Nessus_is_the_bestus: I bet I know who this is.

Strongguy99: Yup, it's Heracles. Listen, Just_wondering, this guy is a liar. I did die that way, but I definitely didn't "murder" him. He was trying to steal my fiancée and have his disgusting way with her when I killed him. He's just like the rest of the centaurs—brutes!

Nessus_is_the_bestus: You are a murderer and a centaur-hater and everybody knows it! You even killed Chiron, the gentlest, wisest centaur of all.

Strongguy99: You know good and well that was an accident. I shot him with my poison arrow when I was hunting down a whole tribe of centaurs who had attacked me.

Pholus.Centaur: They would never have attacked you if you hadn't opened my jar of wine. I told you not to.
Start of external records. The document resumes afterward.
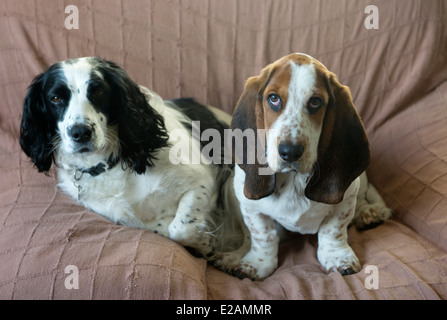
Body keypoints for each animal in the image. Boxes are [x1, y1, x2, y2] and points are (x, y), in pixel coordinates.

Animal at [214, 52, 392, 280]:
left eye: (315, 102)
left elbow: (334, 230)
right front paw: (256, 263)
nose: (289, 152)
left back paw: (368, 214)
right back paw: (232, 257)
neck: (293, 180)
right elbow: (261, 235)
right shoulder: (249, 206)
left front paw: (338, 257)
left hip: (359, 182)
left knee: (363, 197)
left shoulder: (345, 201)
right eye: (273, 98)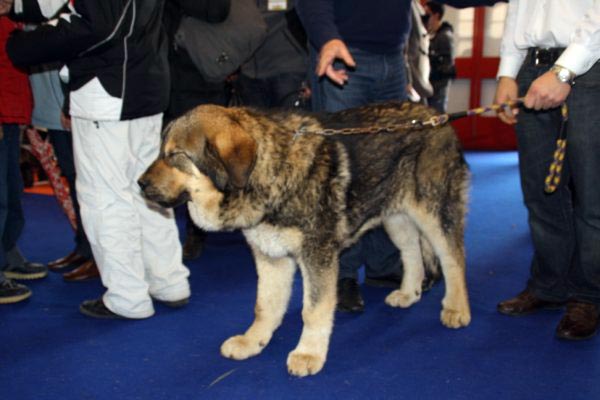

Nessus_is_the_bestus: Horrible, horrible, horrible. You were a guest in Pholus the Centaur's house, and you took advantage of his hospitality.

Strongguy99: I was thirsty.

Pholus.Centaur: And then I died when I accidentally dropped one of those blasted poison arrows on my hoof!

Nessus_is_the_bestus: Tell the truth, Heracles. Why did you become a serial centaur-killer? Why do you hate us so much? You killed me, Pholus, and countless others.

Strongguy99: You're all beasts! Wild beasts! Who cares?!

Chiron: Do you think of me as a beast, Heracles?

Nessus_is_the_bestus: Oh, snap! Now you're in trouble.

Chiron: I ask again, Heracles. Do you think I'm a beast?

Strongguy99: Of course not. Everybody knows you're totally different from the rest of them. You're more like a human than a horse—more man than beast.

Chiron: You've never acted like a "beast"? You're widely known for your taste for violence.

Strongguy99: Yeah, I guess.

Chiron: Ponder this: perhaps my wilder cousins are simply the "beast" in humanity. They're the animal-part that human beings try to suppress. They symbolize an aspect that you can never escape, but from which you will always run.

Just_wondering: Whoa, this just got way too deep for me.